• **INSTRUCTIONS FOR THE TASK**:
Copy out each line below in which the string "tarafından" appears.

• **PROVIDED INFORMATION**:
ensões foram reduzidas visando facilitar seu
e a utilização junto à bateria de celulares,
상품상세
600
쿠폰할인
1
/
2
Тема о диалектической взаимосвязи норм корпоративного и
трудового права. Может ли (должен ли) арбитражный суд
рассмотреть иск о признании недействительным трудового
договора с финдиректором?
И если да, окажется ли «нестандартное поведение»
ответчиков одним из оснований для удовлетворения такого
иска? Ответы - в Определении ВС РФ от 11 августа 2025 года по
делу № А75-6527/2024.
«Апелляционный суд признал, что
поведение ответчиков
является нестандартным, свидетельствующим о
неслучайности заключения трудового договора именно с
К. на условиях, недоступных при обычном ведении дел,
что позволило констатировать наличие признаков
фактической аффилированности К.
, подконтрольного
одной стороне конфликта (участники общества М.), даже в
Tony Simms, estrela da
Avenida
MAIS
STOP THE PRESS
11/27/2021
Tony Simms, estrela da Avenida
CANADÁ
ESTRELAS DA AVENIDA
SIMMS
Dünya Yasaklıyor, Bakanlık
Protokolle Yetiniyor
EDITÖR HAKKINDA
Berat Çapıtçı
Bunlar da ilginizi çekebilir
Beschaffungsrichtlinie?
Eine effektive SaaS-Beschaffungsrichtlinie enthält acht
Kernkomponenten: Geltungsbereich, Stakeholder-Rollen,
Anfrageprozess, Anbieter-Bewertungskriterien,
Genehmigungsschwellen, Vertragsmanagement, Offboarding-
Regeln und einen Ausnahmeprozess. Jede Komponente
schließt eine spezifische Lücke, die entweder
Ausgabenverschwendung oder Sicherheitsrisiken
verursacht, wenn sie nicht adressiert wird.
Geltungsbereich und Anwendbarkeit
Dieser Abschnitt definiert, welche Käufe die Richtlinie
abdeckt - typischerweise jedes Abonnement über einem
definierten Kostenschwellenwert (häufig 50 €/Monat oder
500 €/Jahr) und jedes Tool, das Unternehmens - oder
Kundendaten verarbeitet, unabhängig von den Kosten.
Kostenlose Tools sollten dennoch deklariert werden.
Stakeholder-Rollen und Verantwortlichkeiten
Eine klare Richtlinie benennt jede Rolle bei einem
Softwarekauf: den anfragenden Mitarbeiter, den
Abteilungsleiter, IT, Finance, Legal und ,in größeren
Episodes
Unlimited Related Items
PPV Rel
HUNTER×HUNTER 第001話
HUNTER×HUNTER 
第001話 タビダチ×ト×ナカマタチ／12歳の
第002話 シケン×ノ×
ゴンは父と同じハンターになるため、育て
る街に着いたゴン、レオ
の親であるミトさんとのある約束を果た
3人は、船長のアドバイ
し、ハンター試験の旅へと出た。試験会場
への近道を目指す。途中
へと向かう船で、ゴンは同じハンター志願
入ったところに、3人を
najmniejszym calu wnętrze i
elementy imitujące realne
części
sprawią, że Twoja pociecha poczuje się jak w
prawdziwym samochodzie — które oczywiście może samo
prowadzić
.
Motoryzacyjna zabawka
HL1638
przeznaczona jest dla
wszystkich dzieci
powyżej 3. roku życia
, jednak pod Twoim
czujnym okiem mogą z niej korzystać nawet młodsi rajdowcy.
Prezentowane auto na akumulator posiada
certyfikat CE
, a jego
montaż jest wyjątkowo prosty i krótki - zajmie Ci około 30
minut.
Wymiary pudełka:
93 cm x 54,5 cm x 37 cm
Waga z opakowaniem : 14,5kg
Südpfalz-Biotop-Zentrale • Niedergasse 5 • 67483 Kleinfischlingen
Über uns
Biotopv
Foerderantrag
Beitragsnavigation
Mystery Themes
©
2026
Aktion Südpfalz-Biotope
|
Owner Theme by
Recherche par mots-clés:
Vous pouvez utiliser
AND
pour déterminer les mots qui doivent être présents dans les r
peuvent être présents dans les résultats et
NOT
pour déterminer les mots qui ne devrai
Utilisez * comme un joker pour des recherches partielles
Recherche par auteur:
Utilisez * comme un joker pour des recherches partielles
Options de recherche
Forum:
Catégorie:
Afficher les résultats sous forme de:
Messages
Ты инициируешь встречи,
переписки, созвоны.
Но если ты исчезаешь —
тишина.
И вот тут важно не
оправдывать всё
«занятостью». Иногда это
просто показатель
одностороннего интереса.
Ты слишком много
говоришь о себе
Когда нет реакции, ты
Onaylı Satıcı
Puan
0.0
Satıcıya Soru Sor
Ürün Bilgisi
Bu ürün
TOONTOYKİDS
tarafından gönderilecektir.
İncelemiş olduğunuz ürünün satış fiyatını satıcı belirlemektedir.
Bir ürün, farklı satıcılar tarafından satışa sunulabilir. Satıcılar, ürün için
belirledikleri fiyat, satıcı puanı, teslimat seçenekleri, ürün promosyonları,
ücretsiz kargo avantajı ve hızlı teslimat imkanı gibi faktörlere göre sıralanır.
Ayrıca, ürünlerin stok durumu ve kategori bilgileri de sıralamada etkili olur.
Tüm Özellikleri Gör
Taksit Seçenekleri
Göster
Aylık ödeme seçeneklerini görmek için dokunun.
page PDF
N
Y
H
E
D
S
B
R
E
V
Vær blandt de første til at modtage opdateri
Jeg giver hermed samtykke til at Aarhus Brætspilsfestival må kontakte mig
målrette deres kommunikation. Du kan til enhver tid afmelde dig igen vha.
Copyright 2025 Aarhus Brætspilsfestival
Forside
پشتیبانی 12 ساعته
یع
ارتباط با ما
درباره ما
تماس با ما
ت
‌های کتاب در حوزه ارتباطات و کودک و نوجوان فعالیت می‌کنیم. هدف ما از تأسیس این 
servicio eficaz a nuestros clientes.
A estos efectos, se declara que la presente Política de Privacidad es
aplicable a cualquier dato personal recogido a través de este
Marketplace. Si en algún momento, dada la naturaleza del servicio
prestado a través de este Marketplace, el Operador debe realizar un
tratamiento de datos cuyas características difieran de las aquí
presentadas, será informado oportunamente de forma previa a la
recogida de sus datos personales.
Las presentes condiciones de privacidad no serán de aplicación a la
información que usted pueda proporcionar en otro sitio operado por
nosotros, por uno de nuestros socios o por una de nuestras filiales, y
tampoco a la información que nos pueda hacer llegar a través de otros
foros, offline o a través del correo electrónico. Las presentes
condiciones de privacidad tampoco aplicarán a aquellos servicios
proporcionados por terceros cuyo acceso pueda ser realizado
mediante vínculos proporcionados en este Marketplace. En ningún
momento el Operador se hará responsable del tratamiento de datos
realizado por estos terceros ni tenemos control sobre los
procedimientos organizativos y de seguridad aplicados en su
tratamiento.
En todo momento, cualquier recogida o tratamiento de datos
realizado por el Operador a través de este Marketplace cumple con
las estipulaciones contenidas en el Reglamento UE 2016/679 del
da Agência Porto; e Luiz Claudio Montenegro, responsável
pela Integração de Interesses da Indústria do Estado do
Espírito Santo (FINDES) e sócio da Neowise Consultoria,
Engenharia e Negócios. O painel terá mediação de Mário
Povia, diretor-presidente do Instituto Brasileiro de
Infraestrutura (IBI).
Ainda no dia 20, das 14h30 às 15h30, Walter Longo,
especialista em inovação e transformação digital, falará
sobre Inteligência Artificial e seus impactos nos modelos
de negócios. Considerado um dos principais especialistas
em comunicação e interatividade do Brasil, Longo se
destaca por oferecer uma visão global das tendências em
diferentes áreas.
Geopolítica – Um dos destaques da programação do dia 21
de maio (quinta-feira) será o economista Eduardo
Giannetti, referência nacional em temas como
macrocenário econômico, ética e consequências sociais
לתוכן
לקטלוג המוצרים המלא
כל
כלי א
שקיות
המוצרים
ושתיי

• **EXERCISE RESULT**:
tarafından gönderilecektir.
Bir ürün, farklı satıcılar tarafından satışa sunulabilir. Satıcılar, ürün için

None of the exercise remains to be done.